David_Brin
David Brin is a well-known writer, futurist and consultant on various tech-futures topics and author of “AiLIEN MINDS.” This essay is his written response in January 2026 to the question, “How might individuals and societies embrace, resist and/or struggle with transformative change in the AI Age? What cognitive, emotional, social and ethical capacities must we cultivate to ensure effective resilience? What actions must we take right now to reinforce human and systems resilience? What new vulnerabilities might arise and what new coping strategies are important to teach and nurture?” It was published in the 2026 research study “Building a Human Resilience Infrastructure for the AI Age.”

“Glowering doomers predict that vast cyber-minds – cold and unsympathetic – will crush old-style, legacy humanity. Or else render us irrelevant. Moot. Meanwhile, the geniuses who are fostering the artificial intelligence boom cling to clichés that are rooted in the worst traits of our human past, or else cheap sci-fi. Critics demand state regulation, or ‘kill switches,’ or coercive programming. Or else that we should seek a fabled soft-landing with AI by ‘teaching ethical values’ to synthetic minds who see innumerable counterexamples in their training sets.

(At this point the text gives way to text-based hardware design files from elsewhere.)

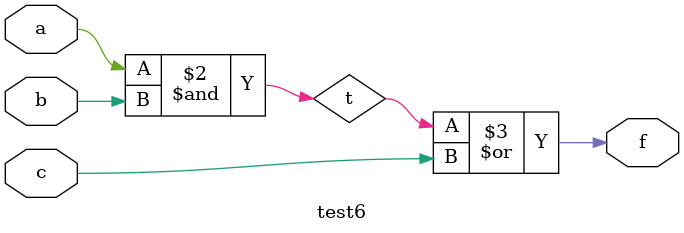
<source format=v>
module test6 (a, b, c, f);
   input a, b, c;
   output f;

   reg t;
   reg f;

   // unclocked (comb. logic) always stmts. use "=" (blocking assignment)
   always @ (*)
   begin
       t = a & b;
       f = t | c;
    end
endmodule

</source>
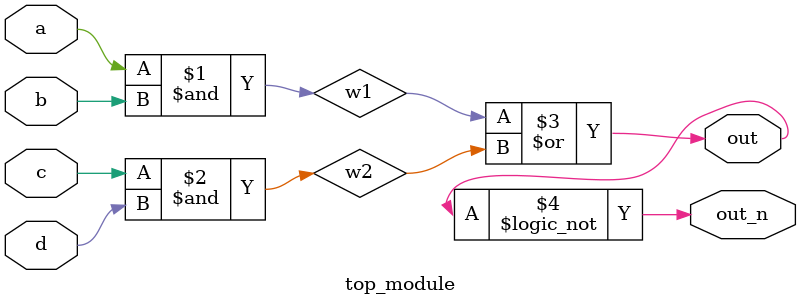
<source format=sv>
module top_module (
    input a,
    input b,
    input c,
    input d,
    output out,
    output out_n );
    
    wire w1, w2;
    
    assign w1 = a & b;
    assign w2 = c & d;
    assign out = w1 | w2;
    assign out_n = !out;
    
endmodule

</source>
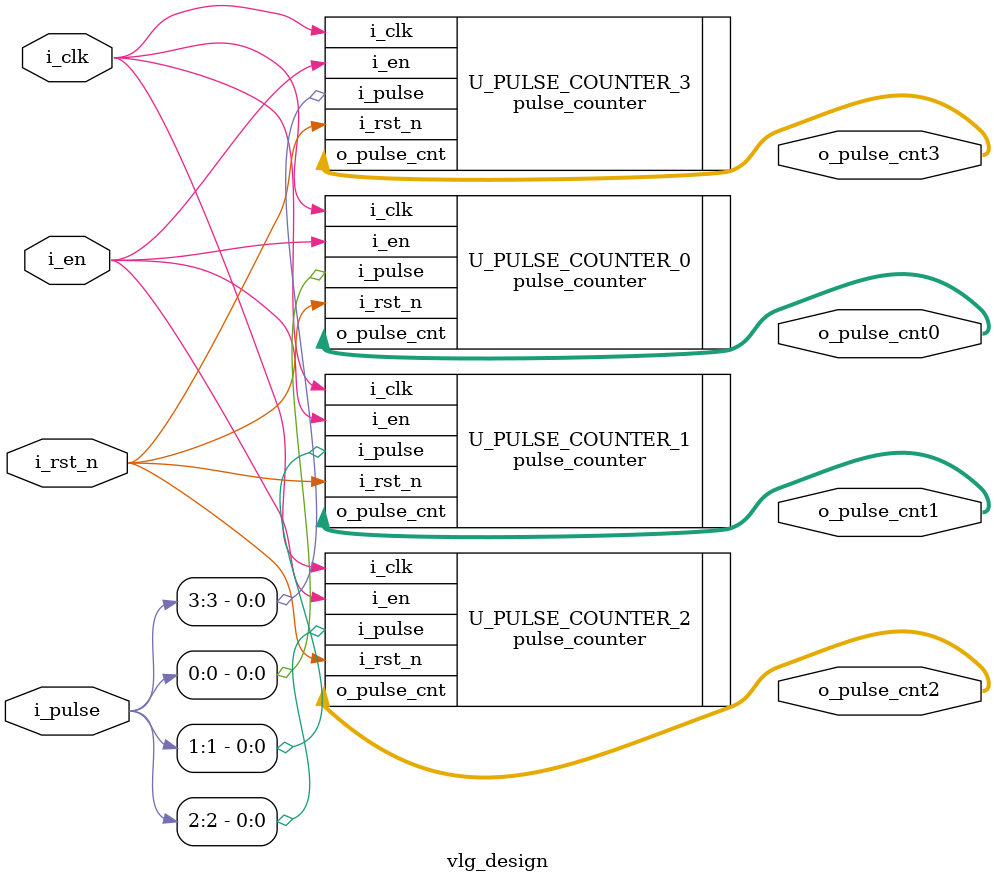
<source format=v>
`timescale 1ns/1ps
module vlg_design(
	input i_clk,
	input i_rst_n,
	input [3:0] i_pulse,
    input i_en,
	output [15:0] o_pulse_cnt0,o_pulse_cnt1,o_pulse_cnt2,o_pulse_cnt3
    );



pulse_counter U_PULSE_COUNTER_0(
    .i_clk                          ( i_clk                         ),
    .i_rst_n                        ( i_rst_n                       ),
    .i_pulse                        ( i_pulse[0]                       ),
    .i_en                           ( i_en                          ),
    .o_pulse_cnt                    ( o_pulse_cnt0                   )
);


pulse_counter U_PULSE_COUNTER_1(
    .i_clk                          ( i_clk                         ),
    .i_rst_n                        ( i_rst_n                       ),
    .i_pulse                        ( i_pulse[1]                       ),
    .i_en                           ( i_en                          ),
    .o_pulse_cnt                    ( o_pulse_cnt1                   )
);

pulse_counter U_PULSE_COUNTER_2(
    .i_clk                          ( i_clk                         ),
    .i_rst_n                        ( i_rst_n                       ),
    .i_pulse                        ( i_pulse[2]                       ),
    .i_en                           ( i_en                          ),
    .o_pulse_cnt                    ( o_pulse_cnt2                   )
);

pulse_counter U_PULSE_COUNTER_3(
    .i_clk                          ( i_clk                         ),
    .i_rst_n                        ( i_rst_n                       ),
    .i_pulse                        ( i_pulse[3]                       ),
    .i_en                           ( i_en                          ),
    .o_pulse_cnt                    ( o_pulse_cnt3                   )
);

endmodule


</source>
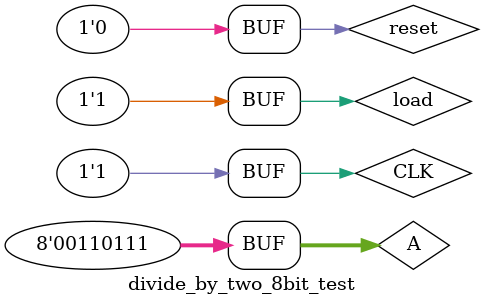
<source format=v>
`timescale 1ns / 1ps


module divide_by_two_8bit_test;

	// Inputs
	reg load;
	reg CLK;
	reg reset;

	// Outputs
	wire [3:0] q;
	wire [3:0] qbar;

	// Instantiate counter
	bin_counter counter (
		.q(q), 
		.qbar(qbar), 
		.load(load), 
		.clk(CLK), 
		.reset(reset)
	);

	// Inputs
	reg [7:0] A;

	// Outputs
	wire [7:0] OUT;

	// Instantiate the Unit Under Test (UUT)
	divide_by_two_8bit uut (
		.Q(q),
		.A(A),
		.RESET(reset),
		.OUT(OUT)
	);

	initial begin
		// Initialize Inputs
		A = 0;
		CLK = 0;
		load = 1;
		reset = 1;

		// Wait 100 ns for global reset to finish
		#100;
		reset = 0;
      
		// Add stimulus here
		#1
		A = 55;
		#1
		CLK = !CLK;
		#1
		CLK = !CLK;
				#1
		CLK = !CLK;
				#1
		CLK = !CLK;
				#1
		CLK = !CLK;
				#1
		CLK = !CLK;
				#1
		CLK = !CLK;
				#1
		CLK = !CLK;
				#1
		CLK = !CLK;
				#1
		CLK = !CLK;
				#1
		CLK = !CLK;
		
		
	end
      
endmodule


</source>
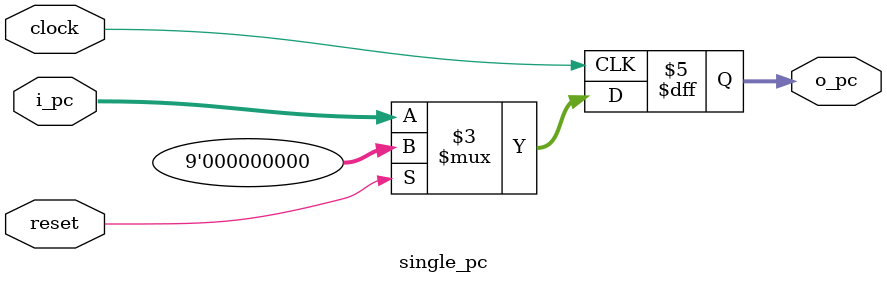
<source format=v>
`timescale 1ns / 1ps

module single_pc(
	input  clock,
	input  reset,
	input  [8:0] i_pc,
	output reg [8:0] o_pc
);

	always @(posedge clock) begin
		if (reset)
			o_pc = 0;
		else
			o_pc = i_pc;
	end

endmodule

</source>
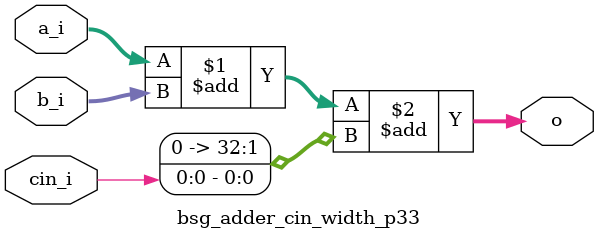
<source format=v>
module bsg_adder_cin_width_p33(	// file.cleaned.mlir:2:3
  input  [32:0] a_i,	// file.cleaned.mlir:2:41
                b_i,	// file.cleaned.mlir:2:56
  input         cin_i,	// file.cleaned.mlir:2:71
  output [32:0] o	// file.cleaned.mlir:2:88
);

  assign o = a_i + b_i + {32'h0, cin_i};	// file.cleaned.mlir:3:15, :4:10, :5:10, :6:5
endmodule


</source>
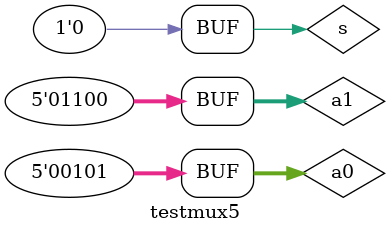
<source format=v>
`timescale 1ns / 1ps


module testmux5;

	// Inputs
	reg [4:0] a0;
	reg [4:0] a1;
	reg s;

	// Outputs
	wire [4:0] y;

	// Instantiate the Unit Under Test (UUT)
	mux2x5 uut (
		.a0(a0), 
		.a1(a1), 
		.s(s), 
		.y(y)
	);

	initial begin
		// Initialize Inputs
		a0 = 5;
		a1 = 12;
		s = 0;

		// Wait 100 ns for global reset to finish
		#100;
        
		// Add stimulus here
		s = 1;
		#100;
		s = 0;
	end
      
endmodule


</source>
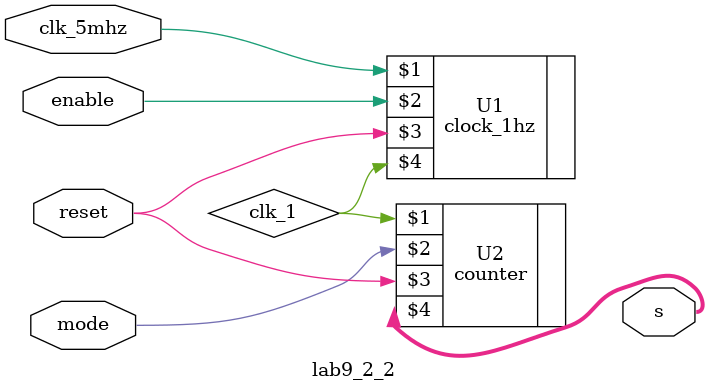
<source format=v>
`timescale 1ns / 1ps


module lab9_2_2(
    input clk_5mhz,enable,reset,mode,
    output [7:0]s
    );
       wire clk_1;
       wire [2:0]s1;
       clock_1hz U1 (clk_5mhz,enable,reset,clk_1);
       counter U2 (clk_1,mode,reset,s);
       //decoder U3 (s1,s);
endmodule

</source>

Many of the tools we’ll need, in order to achieve ‘alignment’ with artificial intelligence, are already extant in modern society. They are found in the myriad ways in which modern citizens interact with each other. And in how we raise our biological children. Tools that we used to build a gradually improving, enlightenment civilization. Tools such as reciprocal competition among humans – e.g., between lawyers or businesses or philosophers or scientists… a method that could be applied to synthetic beings, who might then hold each other accountable. It’s really the only method that ever tamed human predators and enhanced outcomes. It also offers solutions to many of the AI quandaries that will arise, ways to transform a danger-fraught era into one that offers positive outcomes to us all.”


This short essay response was written in January 2026 in reply to the question: “AI systems are likely to begin to play a much more significant role in shaping our decisions, work and daily lives. How might individuals and societies embrace, resist and/or struggle with such transformative change? As opportunities and challenges arise due to the positive, neutral and negative ripple effects of digital change, what cognitive, emotional, social and ethical capacities must we cultivate to ensure effective resilience? What practices and resources will enable resilience? What actions must we take right now to reinforce human and systems resilience? What new vulnerabilities might arise and what new coping strategies are important to teach and nurture?” This and 200-plus additional essay responses are included in the 2026 report “Building a Human Resilience Infrastructure for the AI Age.”